The most common otoscopy findings were retracted TM and the yellowish-brown color of the TM. It seems that the TM color is less important diagnostically than its mobility and position. Tympanic membrane redness alone does not necessarily indicate OME because crying, cerumen removal with associated irritation of the auditory canal, nose blowing, coughing, and fever result in eardrum redness without a middle ear infection. In a similar study, Sharma et al. (23) demonstrated that 74% of ears with OME exhibited dull and retracted TM, 3% had thin and retracted TM, and 21% of ears exhibited normal TM appearance.
In the present study, 73.75% of patients showed a Type B tympanogram with normal external meatus volume, suggesting a middle ear effusion. Sharma et al. (23) demonstrated that 50.17% and 15.33% of children with chronic OME (n = 300, mean age: 5.96 years) indicated Type B and Type C tympanograms, respectively. Sanli et al. (24) also reported a Type B and a Type C tympanogram in 66.15% and 33.85% of 143 children with chronic OME, respectively.

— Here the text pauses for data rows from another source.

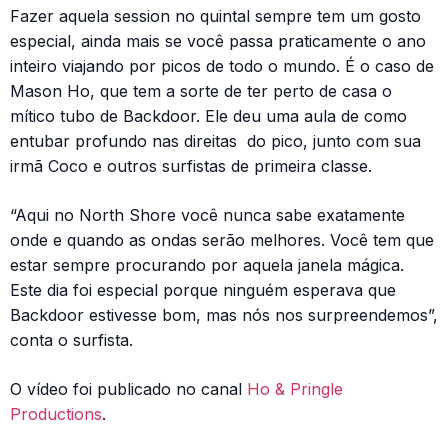
Fazer aquela session no quintal sempre tem um gosto
especial, ainda mais se você passa praticamente o ano
inteiro viajando por picos de todo o mundo. É o caso de
Mason Ho, que tem a sorte de ter perto de casa o
mítico tubo de Backdoor. Ele deu uma aula de como
entubar profundo nas direitas do pico, junto com sua
irmã Coco e outros surfistas de primeira classe.
“Aqui no North Shore você nunca sabe exatamente
onde e quando as ondas serão melhores. Você tem que
estar sempre procurando por aquela janela mágica.
Este dia foi especial porque ninguém esperava que
Backdoor estivesse bom, mas nós nos surpreendemos”,
conta o surfista.
O vídeo foi publicado no canal
Ho & Pringle
Productions
.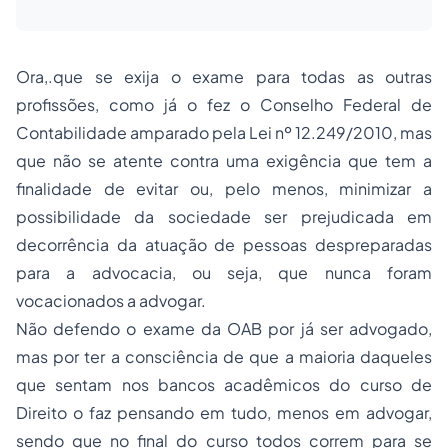
Ora,.que se exija o exame para todas as outras
profissões, como já o fez o Conselho Federal de
Contabilidade amparado pela Lei nº 12.249/2010, mas
que não se atente contra uma exigência que tem a
finalidade de evitar ou, pelo menos, minimizar a
possibilidade da sociedade ser prejudicada em
decorrência da atuação de pessoas despreparadas
para a advocacia, ou seja, que nunca foram
vocacionados a advogar.
Não defendo o exame da OAB por já ser advogado,
mas por ter a consciência de que a maioria daqueles
que sentam nos bancos acadêmicos do curso de
Direito o faz pensando em tudo, menos em advogar,
sendo que no final do curso todos correm para se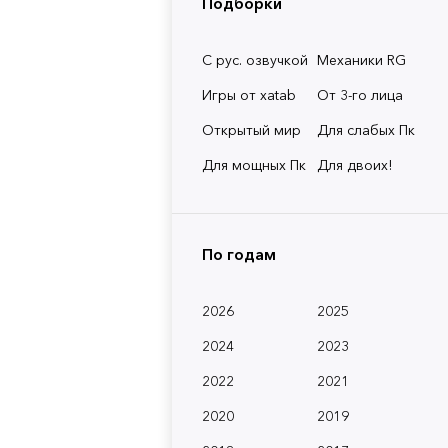
Подборки
С рус. озвучкой
Механики RG
Игры от xatab
От 3-го лица
Открытый мир
Для слабых Пк
Для мощных Пк
Для двоих!
По годам
2026
2025
2024
2023
2022
2021
2020
2019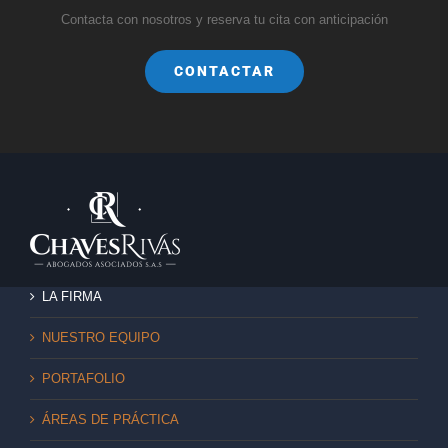
Contacta con nosotros y reserva tu cita con anticipación
CONTACTAR
LA FIRMA
NUESTRO EQUIPO
PORTAFOLIO
ÁREAS DE PRÁCTICA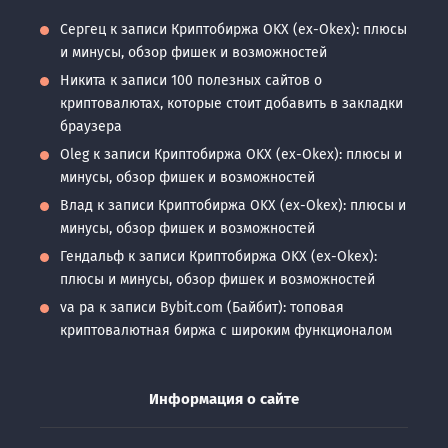
Сергец
к записи
Криптобиржа OKX (ex-Okex): плюсы
и минусы, обзор фишек и возможностей
Никита
к записи
100 полезных сайтов о
криптовалютах, которые стоит добавить в закладки
браузера
Oleg
к записи
Криптобиржа OKX (ex-Okex): плюсы и
минусы, обзор фишек и возможностей
Влад
к записи
Криптобиржа OKX (ex-Okex): плюсы и
минусы, обзор фишек и возможностей
Гендальф
к записи
Криптобиржа OKX (ex-Okex):
плюсы и минусы, обзор фишек и возможностей
va pa
к записи
Bybit.com (Байбит): топовая
криптовалютная биржа с широким функционалом
Информация о сайте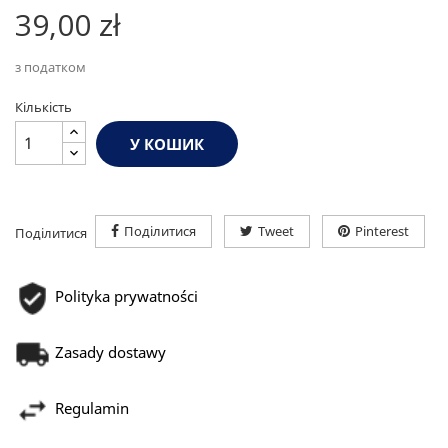
39,00 zł
з податком
Кількість
У КОШИК
Поділитися
Tweet
Pinterest
Поділитися
Polityka prywatności
Zasady dostawy
Regulamin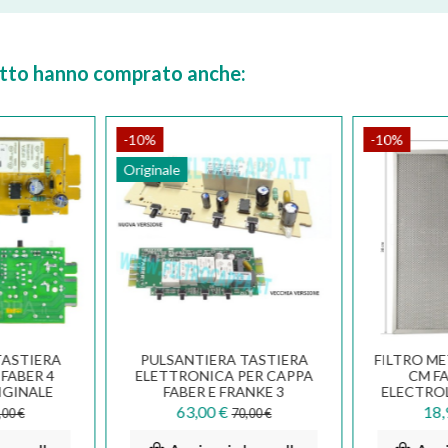
dotto hanno comprato anche:
-10%
-10%
Originale
TASTIERA
PULSANTIERA TASTIERA
FILTRO ME
FABER 4
ELETTRONICA PER CAPPA
CM F
IGINALE
FABER E FRANKE 3
ELECTRO
449
VELOCITA' 420002585...
63,00 €
18,
,00 €
70,00 €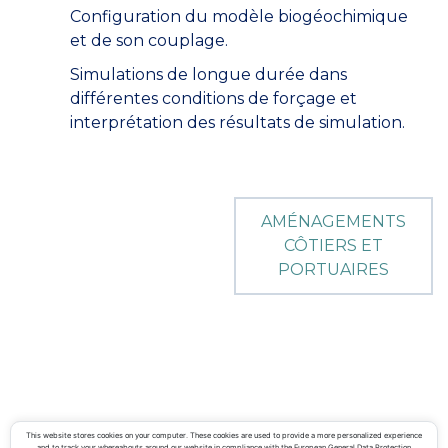
Configuration du modèle biogéochimique
et de son couplage.
Simulations de longue durée dans
différentes conditions de forçage et
interprétation des résultats de simulation.
AMÉNAGEMENTS
CÔTIERS ET
PORTUAIRES
ACTIMAR
©
2026
This website stores cookies on your computer. These cookies are used to provide a more personalized experience
and to track your whereabouts around our website in compliance with the European General Data Protection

According to the current study’s data, a large number of patients (61.08%) exhibited mild CHL before surgery. However, 179 (26.99%) and 79 (11.93%) children showed moderate and severe CHL, respectively. Rezaei-Tavirani et al. (25) conducted a meta-analysis study on 51 articles with a sample size of 10,675 patients. They reported that the frequency of mild, moderate, and severe CHL in children with otitis media was 22%, 56%, and 37%, respectively.
When the postoperative audiologic profiles of the patients with OME were compared, hearing thresholds in 487 patients (73.45%) returned to normal limits. However, 19.31% and 7.24% of children still had mild and moderate degrees of CHL, respectively.
According to the current study’s results, otorrhea was observed in 10.40% of patients who underwent tube placement. Ah-Tye et al. (26) reported that otorrhea became increasingly prevalent with increasing the tube tenure duration, and 83.0% of the children with tubes that remained in place for 18 months or more developed at least one episode. Saki et al. (27) reported that transient otorrhea happened in 12.5% and delayed otorrhea in 8.2% of children under 6 years.
In the current study, all children were recruited from a referral hospital in southwest Iran. Therefore, the results might not be generalizable to the whole pediatric population in Iran or other developing countries.
5.1. Conclusions
Otitis media with effusion is one of the leading causes of worldwide healthcare visits, and its complications are critical reasons for preventable HL, especially in developing countries. The degree of HL in OME patients varies from case to case and can fluctuate over time, depending on the amount of fluid present in the middle ear space. Therefore, parents and caregivers should work closely with otologists and audiologists to ensure the best management plan for their child’s individual needs. The most common otoscopy findings were retracted TM and the yellowish-brown color of the TM. Audiologically, the degree of HL before the surgery ranged from mild to severe CHL. After surgery, hearing thresholds in the majority of children returned to normal limits.
The audiologic profile of children with chronic OME is characterized by CHL due to the presence of fluid in the middle ear; however, children might experience more significant HL in higher frequencies.